Defining cell “citizenship” during organ growth and regeneration

Over the past years my lab has used the zebrafish model to address the molecular and cellular underpinnings of blood and lymphatic vessel formation, and the instructive role the vasculature plays during embryonic development, organogenesis, and regeneration. Our discoveries have greatly contributed to the current understanding of the origins, specification, and sprouting of lymphatic endothelial cells (LECs) in the developing embryo, as well as to the emerging link between circulating lipoproteins and EC behavior. In recent years we expanded our focus to include the physiology and pathophysiology of the vascular system during organ growth and regeneration. Although it is largely accepted that the vessels of each organ display specific features that enable them to fulfill specialized functions, the mechanisms regulating the formation of organ-specific vessels are not fully understood. Our latest studies have already begun to uncover exciting new roles for vessels of different organs. For instance, we discovered the existence of different types of lymphatic vessels in the zebrafish and mouse hearts that behave differently in response to injury, and contribute differentially to heart regeneration (Gancz et.al., eLife, 2019).

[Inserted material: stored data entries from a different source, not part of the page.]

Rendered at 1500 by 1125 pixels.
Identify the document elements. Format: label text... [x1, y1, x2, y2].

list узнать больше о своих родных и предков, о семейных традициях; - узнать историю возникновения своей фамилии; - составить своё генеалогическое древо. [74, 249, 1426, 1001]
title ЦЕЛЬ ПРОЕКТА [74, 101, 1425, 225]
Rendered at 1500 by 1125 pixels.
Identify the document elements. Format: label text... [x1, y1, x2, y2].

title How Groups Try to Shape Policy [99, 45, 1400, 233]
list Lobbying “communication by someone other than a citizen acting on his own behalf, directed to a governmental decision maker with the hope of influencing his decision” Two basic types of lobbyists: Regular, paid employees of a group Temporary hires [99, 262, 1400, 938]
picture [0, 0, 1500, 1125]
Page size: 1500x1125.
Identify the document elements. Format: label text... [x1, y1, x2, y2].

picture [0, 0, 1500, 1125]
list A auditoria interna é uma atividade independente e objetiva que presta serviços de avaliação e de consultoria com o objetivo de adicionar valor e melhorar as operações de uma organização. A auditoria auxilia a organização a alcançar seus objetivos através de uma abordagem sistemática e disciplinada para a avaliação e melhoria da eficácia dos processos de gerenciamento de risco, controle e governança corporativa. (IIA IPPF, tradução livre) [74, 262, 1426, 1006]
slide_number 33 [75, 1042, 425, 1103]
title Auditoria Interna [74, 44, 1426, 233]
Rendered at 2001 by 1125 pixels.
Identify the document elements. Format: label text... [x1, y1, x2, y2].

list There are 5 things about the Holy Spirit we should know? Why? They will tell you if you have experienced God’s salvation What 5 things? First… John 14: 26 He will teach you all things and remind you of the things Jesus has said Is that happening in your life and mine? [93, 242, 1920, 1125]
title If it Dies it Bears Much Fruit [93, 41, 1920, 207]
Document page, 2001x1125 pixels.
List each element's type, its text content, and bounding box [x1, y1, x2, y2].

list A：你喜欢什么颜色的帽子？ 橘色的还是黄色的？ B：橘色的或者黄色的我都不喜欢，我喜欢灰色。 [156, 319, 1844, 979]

In addition, our most recent study analyzing the formation of the zebrafish fin vasculature identified for the first time a new innate mechanism of blood vessel formation through LEC transdifferentiation, and provided in vivo evidence for a link between EC ontogeny and functionality (Das et.al., Nature, 2022).

Currently, we are characterizing new endothelial cell types present in organs with marked hematopoietic/immune functions, with particular emphasis on the interactions between vessels and their microenvironment. We tackle these questions by combining a wide variety of live-imaging, biochemical and molecular approaches, going from the whole animal to single-cell resolution.